Scottish actress Kelly Macdonald was planning to go to drama school when director Danny Boyle cast her in Trainspotting (1996). A surprise international hit, it featured Macdonald, a native of Glasgow, as the acid-tongued schoolgirl who gives heroin junkie Ewan McGregor one of the more memorable nights — and surprises — of his young life.

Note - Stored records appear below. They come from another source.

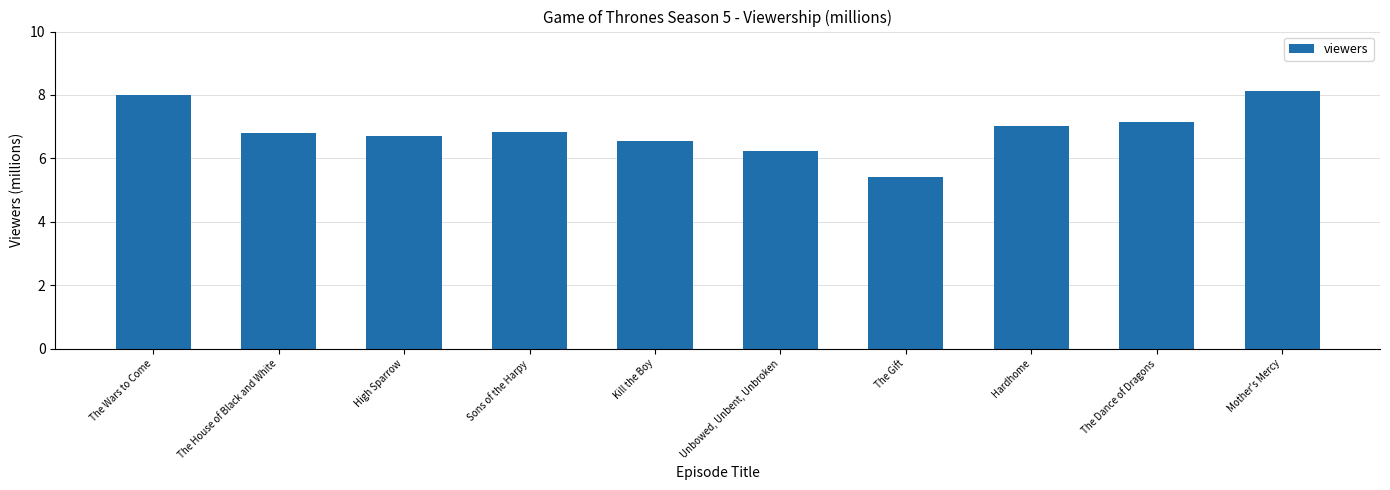

The value at The Wars to Come is 13.1. True or false?

False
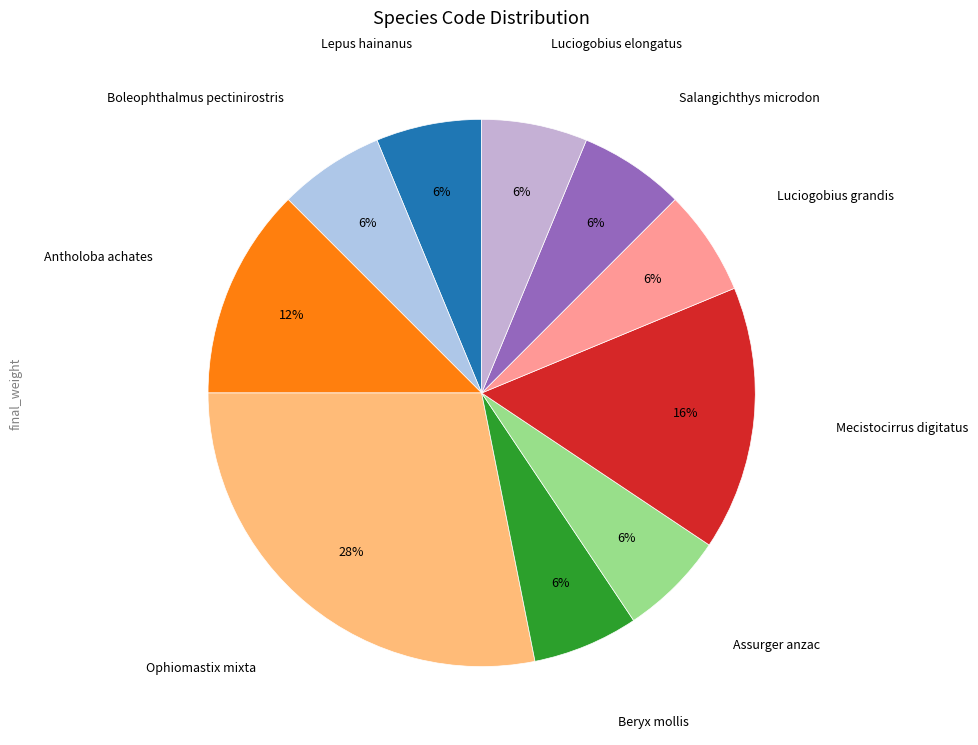

To the nearest percent, what is the difference between the largest and smallest slice percentages?

22%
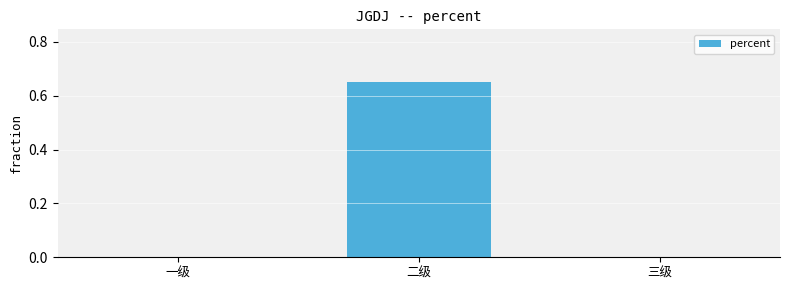

True or false: the data shows 0.0 at 一级.

True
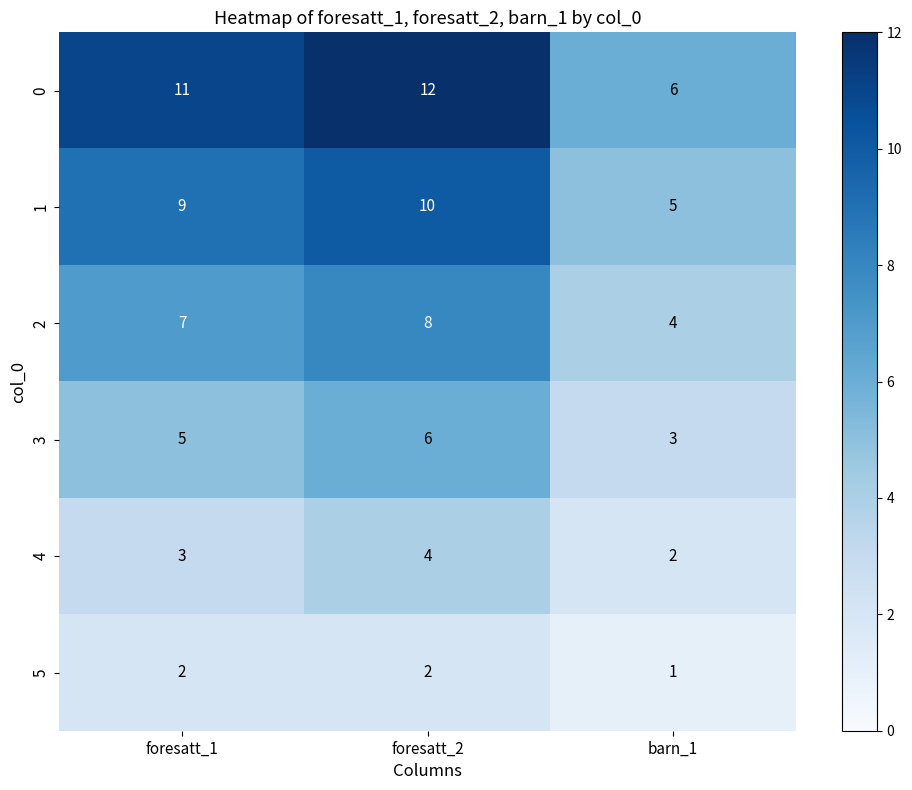

Which category has the lowest value in the 0 series?

barn_1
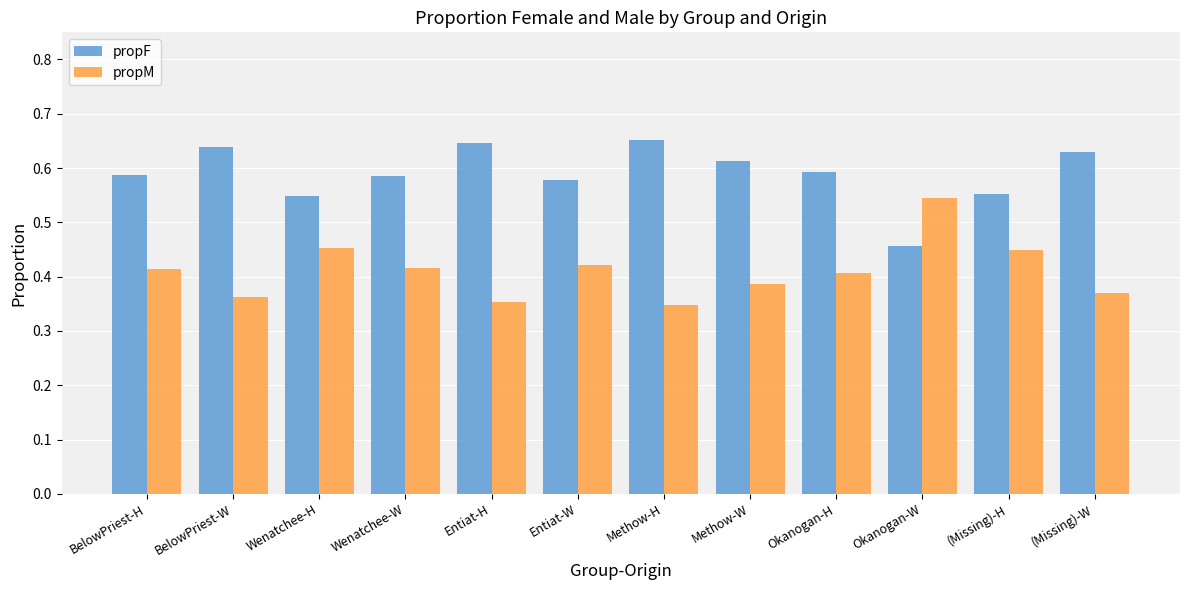

The value of propM at BelowPriest-H is 0.2. True or false?

False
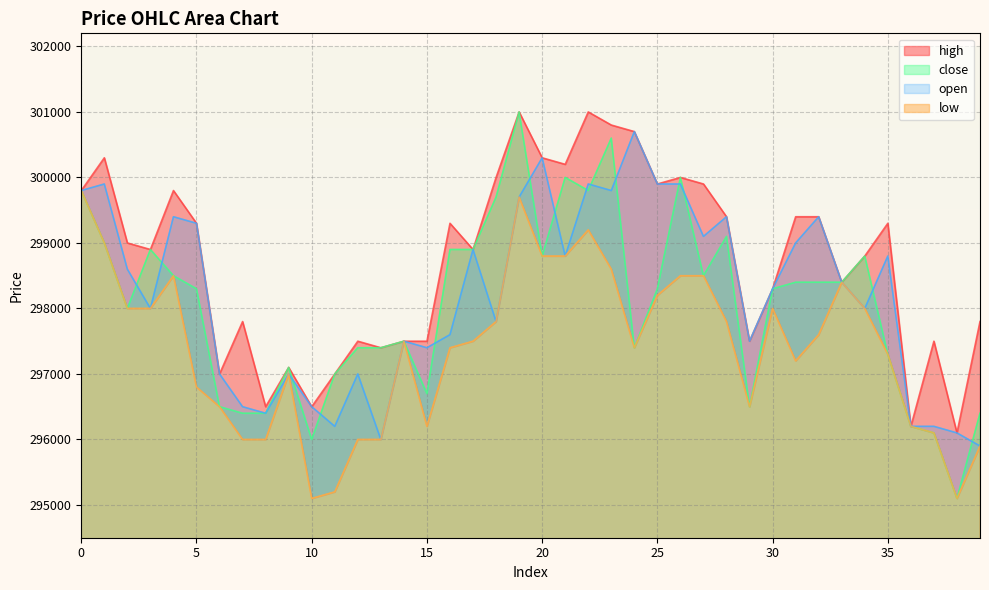

True or false: low has a value of 530654 at 33.

False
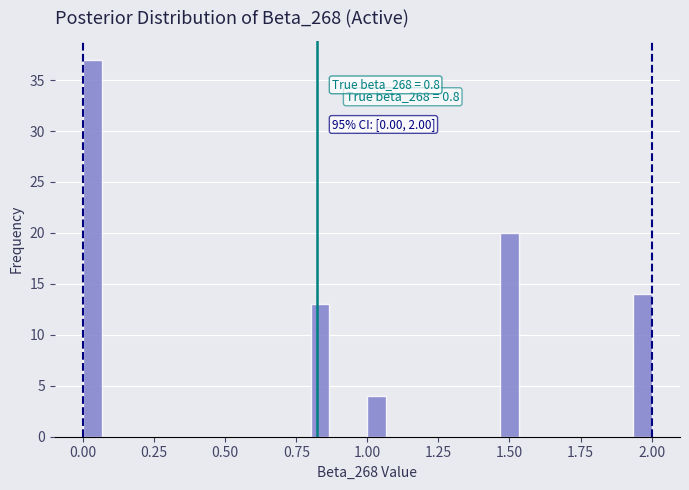

Around what value on the x-axis is the tallest bar? Give the approximate position of its centre, as read against the axis.

0.05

Following the film’s great success, Macdonald began finding steady work in a number of films as both a lead and supporting player. In the immediate wake of Trainspotting, she could be seen playing the title character, a teenage prostitute, in Stella Does Tricks. Subsequently, she nabbed a lead role in the period drama Cousin Bette (1997) and a small but memorable part in the lavish historical epic Elizabeth (1998). In 1999, Macdonald was featured in four very diverse films: the first, My Life So Far, cast her as a young girl growing up in 1920s Scotland, while Entropy featured the actress in the thoroughly modern milieu of the 20-something romantic angst drama. Later that year, Macdonald appeared in Mike Figgis’ The Loss of Sexual Innocence, playing the young girlfriend of the film’s protagonist; and in Gregg Araki’s Splendor, a romantic comedy in which she played the blue-haired best friend of the film’s heroine.
After a slew of similar supporting roles, including a memorable turn as the daughter of Mary Elizabeth Mastrantonio and Colin Firth in My Life So Far, MacDonald was given possibly her biggest break since Trainspotting when Robert Altman cast her as a lead (albeit one of many) in Gosford Park (2001). One-part comedy of manners, one-part murder mystery, the film featured MacDonald in the pivotal role of a young maid who finds herself caught up in a whirl of intrigue, deception, and exceedingly tiresome snobs over the course of a hectic weekend at a country estate.